Один случай на эспланаде обсуждался без конца на нескольких званых ужинах. Уильям Боуден, капитан королевского Вустерского полка, муштровал своих солдат в полной парадной выкладке на утренней жаре. Доктор Джеймс Миранда Барри, в соломенной шляпе с муслиновой вуалью на полях, которая скрывала его глаза, но не скрывала рот, помахивая огромным зонтиком, как мушкетом, на рысях подъехал прямо к нему. На мгновение повисла гнетущая тишина. Затем Барри щелкнул хлыстом и излил на капитана поток страшных угроз, расписывая неминуемые последствия, если парад продолжится при температуре выше девяноста градусов. Боуден собирался было швырнуть Барри в канаву, но ему помешал внутренний голос. Он отменил парад и покинул доктора, пронзительно кричавшего что-то в спину удаляющимся рядовым, которые покидали плац с одинаково бесстрастными лицами. Если Боудена просили пересказать этот эпизод, он багровел и замыкался. Доктора он избегал.

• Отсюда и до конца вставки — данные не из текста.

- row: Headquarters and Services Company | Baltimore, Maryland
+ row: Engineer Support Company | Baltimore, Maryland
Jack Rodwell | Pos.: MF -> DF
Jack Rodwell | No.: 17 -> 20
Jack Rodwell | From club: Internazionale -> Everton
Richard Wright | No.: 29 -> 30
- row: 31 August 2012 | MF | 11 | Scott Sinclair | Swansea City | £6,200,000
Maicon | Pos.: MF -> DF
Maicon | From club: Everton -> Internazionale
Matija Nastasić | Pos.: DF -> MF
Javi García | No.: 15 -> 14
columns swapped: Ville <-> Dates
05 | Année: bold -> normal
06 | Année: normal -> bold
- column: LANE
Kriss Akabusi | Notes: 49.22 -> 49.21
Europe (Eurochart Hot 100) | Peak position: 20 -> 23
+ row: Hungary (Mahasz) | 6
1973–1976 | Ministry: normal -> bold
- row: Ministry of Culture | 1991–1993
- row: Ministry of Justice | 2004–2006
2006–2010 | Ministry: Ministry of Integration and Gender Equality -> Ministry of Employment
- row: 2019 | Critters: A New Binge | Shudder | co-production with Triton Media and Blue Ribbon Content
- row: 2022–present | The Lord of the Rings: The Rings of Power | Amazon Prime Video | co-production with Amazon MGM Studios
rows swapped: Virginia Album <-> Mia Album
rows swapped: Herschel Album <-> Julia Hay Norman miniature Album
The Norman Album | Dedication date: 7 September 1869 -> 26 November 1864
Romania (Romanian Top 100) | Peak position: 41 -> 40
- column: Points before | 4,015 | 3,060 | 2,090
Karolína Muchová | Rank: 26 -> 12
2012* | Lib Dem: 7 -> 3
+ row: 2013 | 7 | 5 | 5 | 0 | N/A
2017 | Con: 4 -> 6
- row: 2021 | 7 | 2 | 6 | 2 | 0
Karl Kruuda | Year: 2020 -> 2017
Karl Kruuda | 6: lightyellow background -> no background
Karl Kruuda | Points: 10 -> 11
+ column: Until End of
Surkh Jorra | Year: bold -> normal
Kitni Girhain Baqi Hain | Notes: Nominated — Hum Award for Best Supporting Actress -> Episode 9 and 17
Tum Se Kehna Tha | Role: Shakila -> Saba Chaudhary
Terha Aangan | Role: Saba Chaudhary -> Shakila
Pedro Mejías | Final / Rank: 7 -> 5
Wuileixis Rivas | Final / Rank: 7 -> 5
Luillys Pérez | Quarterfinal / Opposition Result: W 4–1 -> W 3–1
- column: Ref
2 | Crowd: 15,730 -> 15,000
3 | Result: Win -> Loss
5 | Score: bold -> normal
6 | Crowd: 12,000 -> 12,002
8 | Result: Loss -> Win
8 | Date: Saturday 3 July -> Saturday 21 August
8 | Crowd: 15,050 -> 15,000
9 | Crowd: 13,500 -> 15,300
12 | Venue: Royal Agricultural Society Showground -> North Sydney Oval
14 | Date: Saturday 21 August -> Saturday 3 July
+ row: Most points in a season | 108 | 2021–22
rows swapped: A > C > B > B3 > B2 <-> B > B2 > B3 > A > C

Но дамы благоволили к Барри. А дочь губернатора особенно жаждала его общества. В те годы колония была вверена попечению сэра Эдмунда Уолдена, добродушного эпикурейца, недавно овдовевшего. Его молодую жену унесла та же вспышка тифа, что примерно за полтора года до прибытия Барри на остров чуть не отправила в лучший мир и самого сэра Эдмунда. Губернатор без особого успеха воспитывал в одиночку семнадцатилетнюю дочь Шарлотту и пятнадцатилетнего сына Джозефа, получая добронамеренные и бесполезные советы от жен прочих колонистов. Он намеревался в следующем году вернуться в Англию, где десятки услужливых родственниц помогли бы ему найти мужа для Шарлотты и новую жену для себя. «Ты должна вальсировать, чтобы не умереть с голоду, милая», – весело сказал он дочери, не обинуясь насчет своего намерения нанять дом в Лондоне на светский сезон.